BEGIN Task input
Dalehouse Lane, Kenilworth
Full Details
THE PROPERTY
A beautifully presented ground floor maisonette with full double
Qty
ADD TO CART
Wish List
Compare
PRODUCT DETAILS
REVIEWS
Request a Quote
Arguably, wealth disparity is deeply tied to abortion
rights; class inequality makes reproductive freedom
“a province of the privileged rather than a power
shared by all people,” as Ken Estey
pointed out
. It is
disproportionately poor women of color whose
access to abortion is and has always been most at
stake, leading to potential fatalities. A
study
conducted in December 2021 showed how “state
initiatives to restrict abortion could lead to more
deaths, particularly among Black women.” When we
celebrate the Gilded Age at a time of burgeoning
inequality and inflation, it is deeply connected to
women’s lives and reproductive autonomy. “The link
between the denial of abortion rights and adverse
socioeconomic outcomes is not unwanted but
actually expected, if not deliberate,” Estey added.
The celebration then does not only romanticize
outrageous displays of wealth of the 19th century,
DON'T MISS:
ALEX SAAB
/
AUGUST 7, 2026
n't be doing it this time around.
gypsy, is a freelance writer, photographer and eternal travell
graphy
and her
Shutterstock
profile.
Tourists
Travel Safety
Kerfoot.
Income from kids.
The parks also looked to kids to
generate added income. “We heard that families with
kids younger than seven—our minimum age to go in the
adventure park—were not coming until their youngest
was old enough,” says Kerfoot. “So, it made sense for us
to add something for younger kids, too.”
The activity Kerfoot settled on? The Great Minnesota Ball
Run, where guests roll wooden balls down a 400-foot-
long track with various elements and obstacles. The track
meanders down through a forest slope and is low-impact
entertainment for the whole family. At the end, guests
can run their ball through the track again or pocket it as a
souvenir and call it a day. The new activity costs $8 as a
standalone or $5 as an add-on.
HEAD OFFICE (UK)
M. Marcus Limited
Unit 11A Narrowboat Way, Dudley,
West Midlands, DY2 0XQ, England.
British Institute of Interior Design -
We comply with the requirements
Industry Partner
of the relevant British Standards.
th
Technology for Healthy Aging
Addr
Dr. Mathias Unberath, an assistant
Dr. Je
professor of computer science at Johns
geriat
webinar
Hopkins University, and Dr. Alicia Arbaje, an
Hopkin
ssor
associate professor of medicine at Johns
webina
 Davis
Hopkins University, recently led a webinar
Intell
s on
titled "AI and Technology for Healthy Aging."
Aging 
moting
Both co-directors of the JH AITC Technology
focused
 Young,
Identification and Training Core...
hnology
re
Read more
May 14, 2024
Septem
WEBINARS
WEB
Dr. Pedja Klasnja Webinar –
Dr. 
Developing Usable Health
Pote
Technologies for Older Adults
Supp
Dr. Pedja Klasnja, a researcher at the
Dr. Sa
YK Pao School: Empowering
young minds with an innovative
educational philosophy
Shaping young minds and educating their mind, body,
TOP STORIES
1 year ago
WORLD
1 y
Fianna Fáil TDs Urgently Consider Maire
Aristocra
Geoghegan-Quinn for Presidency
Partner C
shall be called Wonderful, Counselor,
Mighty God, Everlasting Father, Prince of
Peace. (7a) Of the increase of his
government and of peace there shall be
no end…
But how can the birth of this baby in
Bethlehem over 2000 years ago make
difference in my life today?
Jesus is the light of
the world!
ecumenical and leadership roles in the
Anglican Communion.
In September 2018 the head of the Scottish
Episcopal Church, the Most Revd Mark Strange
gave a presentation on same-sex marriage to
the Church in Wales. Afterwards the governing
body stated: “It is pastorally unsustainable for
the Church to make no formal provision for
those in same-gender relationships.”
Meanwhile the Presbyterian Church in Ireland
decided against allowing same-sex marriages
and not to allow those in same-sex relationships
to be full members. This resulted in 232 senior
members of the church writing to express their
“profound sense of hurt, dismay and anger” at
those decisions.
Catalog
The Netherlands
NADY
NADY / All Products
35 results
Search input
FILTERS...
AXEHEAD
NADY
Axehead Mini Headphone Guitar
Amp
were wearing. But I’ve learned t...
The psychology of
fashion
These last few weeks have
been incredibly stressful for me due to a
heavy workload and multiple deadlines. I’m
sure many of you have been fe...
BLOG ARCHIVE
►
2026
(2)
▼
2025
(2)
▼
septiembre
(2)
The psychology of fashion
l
END Task input
All of the entries above, written out exactly, make up the reply.

Dalehouse Lane, Kenilworth
Full Details
THE PROPERTY
A beautifully presented ground floor maisonette with full double
Qty
ADD TO CART
Wish List
Compare
PRODUCT DETAILS
REVIEWS
Request a Quote
Arguably, wealth disparity is deeply tied to abortion
rights; class inequality makes reproductive freedom
“a province of the privileged rather than a power
shared by all people,” as Ken Estey
pointed out
. It is
disproportionately poor women of color whose
access to abortion is and has always been most at
stake, leading to potential fatalities. A
study
conducted in December 2021 showed how “state
initiatives to restrict abortion could lead to more
deaths, particularly among Black women.” When we
celebrate the Gilded Age at a time of burgeoning
inequality and inflation, it is deeply connected to
women’s lives and reproductive autonomy. “The link
between the denial of abortion rights and adverse
socioeconomic outcomes is not unwanted but
actually expected, if not deliberate,” Estey added.
The celebration then does not only romanticize
outrageous displays of wealth of the 19th century,
DON'T MISS:
ALEX SAAB
/
AUGUST 7, 2026
n't be doing it this time around.
gypsy, is a freelance writer, photographer and eternal travell
graphy
and her
Shutterstock
profile.
Tourists
Travel Safety
Kerfoot.
Income from kids.
The parks also looked to kids to
generate added income. “We heard that families with
kids younger than seven—our minimum age to go in the
adventure park—were not coming until their youngest
was old enough,” says Kerfoot. “So, it made sense for us
to add something for younger kids, too.”
The activity Kerfoot settled on? The Great Minnesota Ball
Run, where guests roll wooden balls down a 400-foot-
long track with various elements and obstacles. The track
meanders down through a forest slope and is low-impact
entertainment for the whole family. At the end, guests
can run their ball through the track again or pocket it as a
souvenir and call it a day. The new activity costs $8 as a
standalone or $5 as an add-on.
HEAD OFFICE (UK)
M. Marcus Limited
Unit 11A Narrowboat Way, Dudley,
West Midlands, DY2 0XQ, England.
British Institute of Interior Design -
We comply with the requirements
Industry Partner
of the relevant British Standards.
th
Technology for Healthy Aging
Addr
Dr. Mathias Unberath, an assistant
Dr. Je
professor of computer science at Johns
geriat
webinar
Hopkins University, and Dr. Alicia Arbaje, an
Hopkin
ssor
associate professor of medicine at Johns
webina
 Davis
Hopkins University, recently led a webinar
Intell
s on
titled "AI and Technology for Healthy Aging."
Aging 
moting
Both co-directors of the JH AITC Technology
focused
 Young,
Identification and Training Core...
hnology
re
Read more
May 14, 2024
Septem
WEBINARS
WEB
Dr. Pedja Klasnja Webinar –
Dr. 
Developing Usable Health
Pote
Technologies for Older Adults
Supp
Dr. Pedja Klasnja, a researcher at the
Dr. Sa
YK Pao School: Empowering
young minds with an innovative
educational philosophy
Shaping young minds and educating their mind, body,
TOP STORIES
1 year ago
WORLD
1 y
Fianna Fáil TDs Urgently Consider Maire
Aristocra
Geoghegan-Quinn for Presidency
Partner C
shall be called Wonderful, Counselor,
Mighty God, Everlasting Father, Prince of
Peace. (7a) Of the increase of his
government and of peace there shall be
no end…
But how can the birth of this baby in
Bethlehem over 2000 years ago make
difference in my life today?
Jesus is the light of
the world!
ecumenical and leadership roles in the
Anglican Communion.
In September 2018 the head of the Scottish
Episcopal Church, the Most Revd Mark Strange
gave a presentation on same-sex marriage to
the Church in Wales. Afterwards the governing
body stated: “It is pastorally unsustainable for
the Church to make no formal provision for
those in same-gender relationships.”
Meanwhile the Presbyterian Church in Ireland
decided against allowing same-sex marriages
and not to allow those in same-sex relationships
to be full members. This resulted in 232 senior
members of the church writing to express their
“profound sense of hurt, dismay and anger” at
those decisions.
Catalog
The Netherlands
NADY
NADY / All Products
35 results
Search input
FILTERS...
AXEHEAD
NADY
Axehead Mini Headphone Guitar
Amp
were wearing. But I’ve learned t...
The psychology of
fashion
These last few weeks have
been incredibly stressful for me due to a
heavy workload and multiple deadlines. I’m
sure many of you have been fe...
BLOG ARCHIVE
►
2026
(2)
▼
2025
(2)
▼
septiembre
(2)
The psychology of fashion
l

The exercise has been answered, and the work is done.